Et dans les pires souffrances, aujourd’hui, je peux voir la gloire de Jésus. Il y a des pépites d’or de don de soi, de générosité, qui illuminent les pires situations. Aujourd’hui même, j’ai la preuve tangible, visible, vérifiable, de cette plénitude d’amour que Jésus a vécue dans sa Passion : quand je vois des hommes, des femmes, des jeunes, des enfants qui devraient être révoltés par la souffrance, et qui l’offrent avec joie, parce que le cœur plein d’amour. Je suis témoin aujourd’hui de tout ce que Jésus a infusé d’amour dans la souffrance humaine pour la transfigurer du dedans, c’est-à-dire en changer le visage.

Je comprends qui est Jésus, moins en lisant le récit de la Passion dans l’Évangile, qu’en recevant de ceux qui souffrent avec amour, l’Évangile vivant pour aujourd’hui.

Au fond des pires horreurs, il y a de telles splendeurs ! Personne n’en parle !
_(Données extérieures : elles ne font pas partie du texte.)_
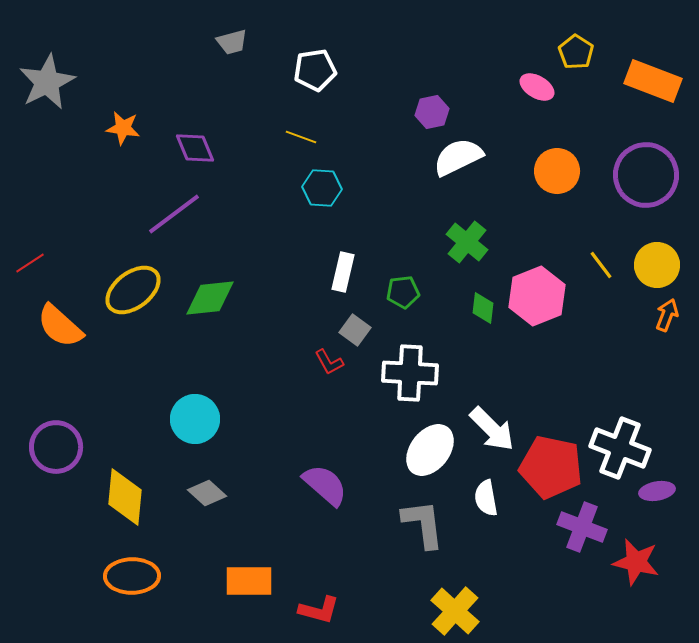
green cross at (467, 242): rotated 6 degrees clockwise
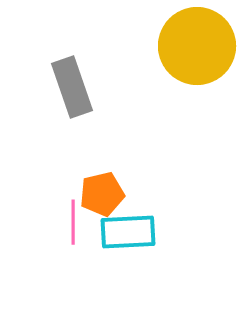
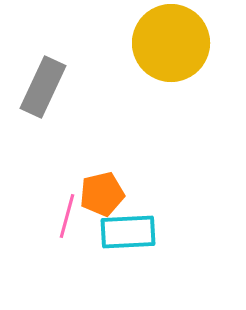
yellow circle: moved 26 px left, 3 px up
gray rectangle: moved 29 px left; rotated 44 degrees clockwise
pink line: moved 6 px left, 6 px up; rotated 15 degrees clockwise
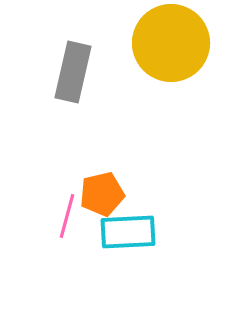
gray rectangle: moved 30 px right, 15 px up; rotated 12 degrees counterclockwise
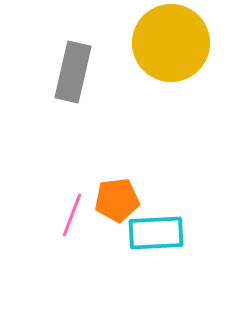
orange pentagon: moved 15 px right, 6 px down; rotated 6 degrees clockwise
pink line: moved 5 px right, 1 px up; rotated 6 degrees clockwise
cyan rectangle: moved 28 px right, 1 px down
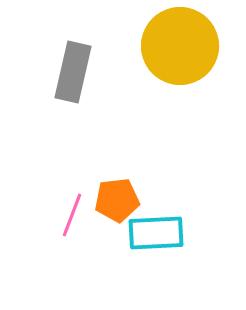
yellow circle: moved 9 px right, 3 px down
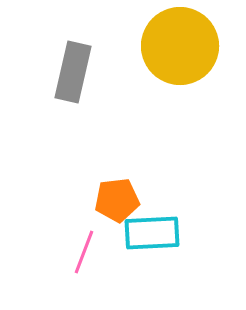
pink line: moved 12 px right, 37 px down
cyan rectangle: moved 4 px left
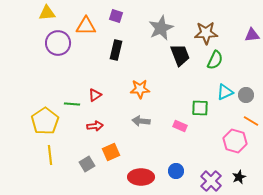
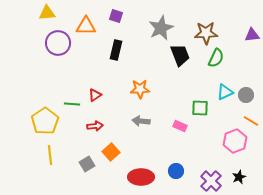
green semicircle: moved 1 px right, 2 px up
pink hexagon: rotated 25 degrees clockwise
orange square: rotated 18 degrees counterclockwise
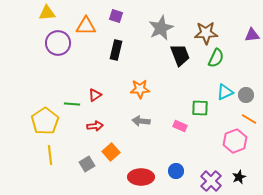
orange line: moved 2 px left, 2 px up
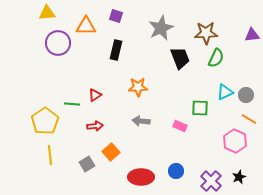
black trapezoid: moved 3 px down
orange star: moved 2 px left, 2 px up
pink hexagon: rotated 15 degrees counterclockwise
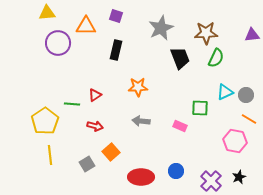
red arrow: rotated 21 degrees clockwise
pink hexagon: rotated 15 degrees counterclockwise
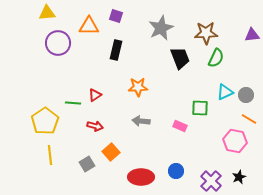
orange triangle: moved 3 px right
green line: moved 1 px right, 1 px up
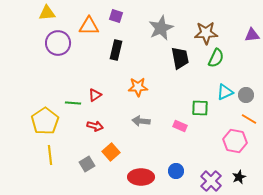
black trapezoid: rotated 10 degrees clockwise
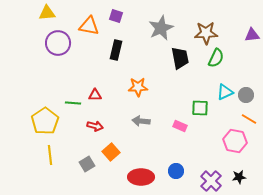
orange triangle: rotated 10 degrees clockwise
red triangle: rotated 32 degrees clockwise
black star: rotated 16 degrees clockwise
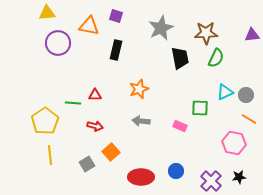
orange star: moved 1 px right, 2 px down; rotated 18 degrees counterclockwise
pink hexagon: moved 1 px left, 2 px down
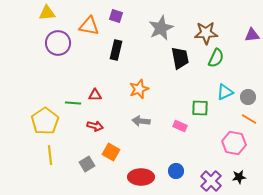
gray circle: moved 2 px right, 2 px down
orange square: rotated 18 degrees counterclockwise
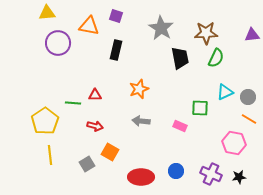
gray star: rotated 15 degrees counterclockwise
orange square: moved 1 px left
purple cross: moved 7 px up; rotated 20 degrees counterclockwise
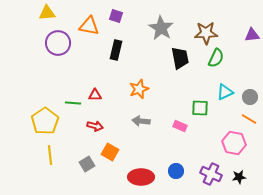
gray circle: moved 2 px right
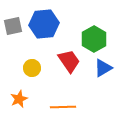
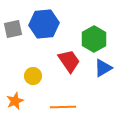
gray square: moved 3 px down
yellow circle: moved 1 px right, 8 px down
orange star: moved 4 px left, 2 px down
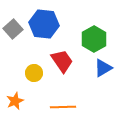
blue hexagon: rotated 12 degrees clockwise
gray square: rotated 30 degrees counterclockwise
red trapezoid: moved 7 px left
yellow circle: moved 1 px right, 3 px up
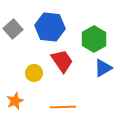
blue hexagon: moved 6 px right, 3 px down
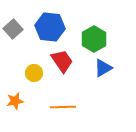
orange star: rotated 12 degrees clockwise
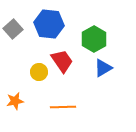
blue hexagon: moved 1 px left, 3 px up
yellow circle: moved 5 px right, 1 px up
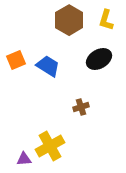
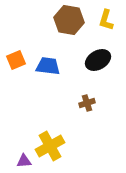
brown hexagon: rotated 20 degrees counterclockwise
black ellipse: moved 1 px left, 1 px down
blue trapezoid: rotated 25 degrees counterclockwise
brown cross: moved 6 px right, 4 px up
purple triangle: moved 2 px down
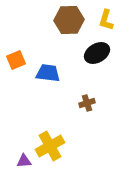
brown hexagon: rotated 12 degrees counterclockwise
black ellipse: moved 1 px left, 7 px up
blue trapezoid: moved 7 px down
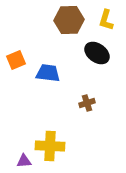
black ellipse: rotated 65 degrees clockwise
yellow cross: rotated 32 degrees clockwise
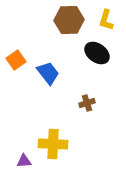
orange square: rotated 12 degrees counterclockwise
blue trapezoid: rotated 45 degrees clockwise
yellow cross: moved 3 px right, 2 px up
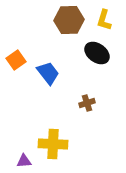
yellow L-shape: moved 2 px left
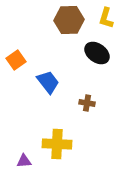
yellow L-shape: moved 2 px right, 2 px up
blue trapezoid: moved 9 px down
brown cross: rotated 28 degrees clockwise
yellow cross: moved 4 px right
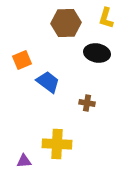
brown hexagon: moved 3 px left, 3 px down
black ellipse: rotated 25 degrees counterclockwise
orange square: moved 6 px right; rotated 12 degrees clockwise
blue trapezoid: rotated 15 degrees counterclockwise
Au fond de l’enfer, tant de fois j’ai vu le ciel ouvert ! Personne n’en parle !

Au fond des pires souffrances, il y a des trésors de patience ! Personne n’en parle !

Mais Dieu le sait. Cela suffit.

[1] Encore une fois, je ne prétends nullement ici faire le récit de cette Passion du Sauveur. Pour cela, il suffit de méditer le texte même des différents évangiles (si possible en Synopse, c’est-à-dire en parallèle), afin de suivre Jésus à la trace, minute par minute. Ici, simplement quelques flashes « zoomant » sur tel moment ou tel détail pour mieux en saisir le sens.

[2] Et non pas, comme l’édulcore de façon navrante la traduction liturgique française : « C’est toi qui dis que je suis roi », ce qui fausse gravement le sens.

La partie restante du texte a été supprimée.